Numerous Latin terms are included: some of these, like terra regis (or the king's land) appear in the Domesday Book; others are legal, like quare impedit (why does he impede?, used in legal writs where benefices were in dispute) and lex mercatoria (unwritten customs of the merchant community). Helpfully, there are as many English legal terms on offer (like leywrite, the minor offence of fornication), and a lot of information on courts and assizes (such as the Forest Assizes where, in the twelfth century, people were punished for taking animals from the king's hunting grounds) to set such terms in context. Specific laws (like the Statute of Forestallers of 1390, where a trader would buy up goods and corner the market, thus forestalling prohibitions levied by an assize) are included too. We get a glimpse into life at the time from terms like calciamenta hyemalia or winter shoe allowance (servants of the royal household were given money for shoes as part of their livery), or the Assize of the Moneyers (moneyers were called together and questioned about their honesty and could lose a hand or more), and the custom of having lay brothers or conversi in monastic life.

Sources such as Bracton's De Legibus et Consuetudinibus Angliae (On the Laws and Customs of England), dating from judge Henry Bracton (who died in 1268) and Leges Henrici Primi (The Laws of Henry I), a compilation based on law of the Anglo‐Saxon kinds made between 1110 and 1120 (and dealing with both secular and ecclesiastical law) are noted and may be pursued independently by the specialist reader. Information is provided on the various courts and aspects of legal procedure and decision‐making.
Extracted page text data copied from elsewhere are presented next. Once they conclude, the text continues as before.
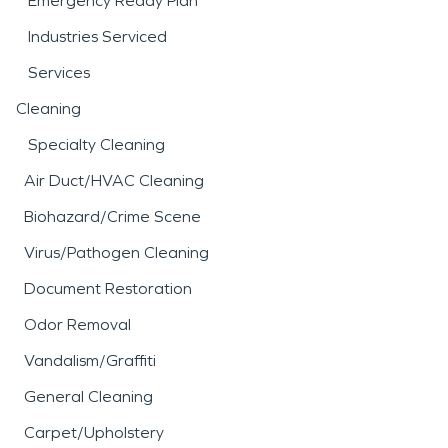
Emergency Ready Plan
Industries Serviced
Services
Cleaning
Specialty Cleaning
Air Duct/HVAC Cleaning
Biohazard/Crime Scene
Virus/Pathogen Cleaning
Document Restoration
Odor Removal
Vandalism/Graffiti
General Cleaning
Carpet/Upholstery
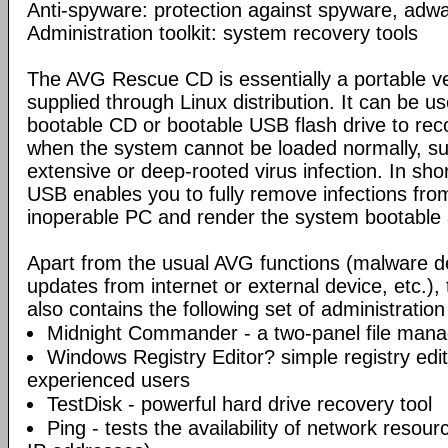
Anti-spyware: protection against spyware, adwar
Administration toolkit: system recovery tools
The AVG Rescue CD is essentially a portable ve
supplied through Linux distribution. It can be us
bootable CD or bootable USB flash drive to re
when the system cannot be loaded normally, su
extensive or deep-rooted virus infection. In sh
USB enables you to fully remove infections fro
inoperable PC and render the system bootable 
Apart from the usual AVG functions (malware d
updates from internet or external device, etc.
also contains the following set of administration
Midnight Commander - a two-panel file mana
Windows Registry Editor? simple registry edi
experienced users
TestDisk - powerful hard drive recovery tool
Ping - tests the availability of network resou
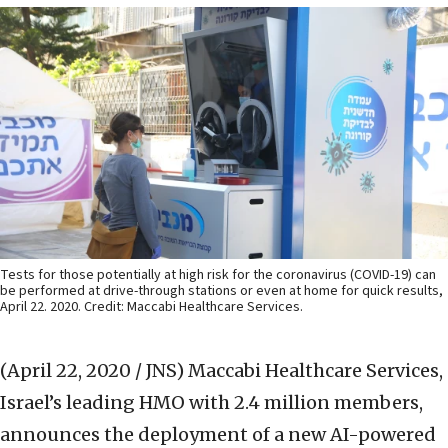
Tests for those potentially at high risk for the coronavirus (COVID-19) can
be performed at drive-through stations or even at home for quick results,
April 22. 2020. Credit: Maccabi Healthcare Services.
(April 22, 2020 / JNS)
Maccabi Healthcare Services,
Israel’s leading HMO with 2.4 million members,
announces the deployment of a new AI-powered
Yet as well as all this specialist information there are many terms that readers are likely to wonder about in their everyday reading about the period, in fact and fiction: the medieval court continually on the move, how meadows were enclosed, feudal duties to a lord, what people ate, what journeymen got paid, how jousts were organized, what the guilds were, Fitz as a patronymic, and why the Augustinians were called the Black Canons. Peeping out are technical terms like aulnage (how cloth was measured and paid for, by the ell) and recreantia (being defeated in a duel, where there were strict rules of engagement). Cross references are simple but logical, and specialist word‐order using obsolete letters (like thorn and ash) is avoided. A dictionary, then, very clear to use, general‐purpose as well as a useful desk‐source for the expert, and suitable for the academic library where the medieval period is seriously studied.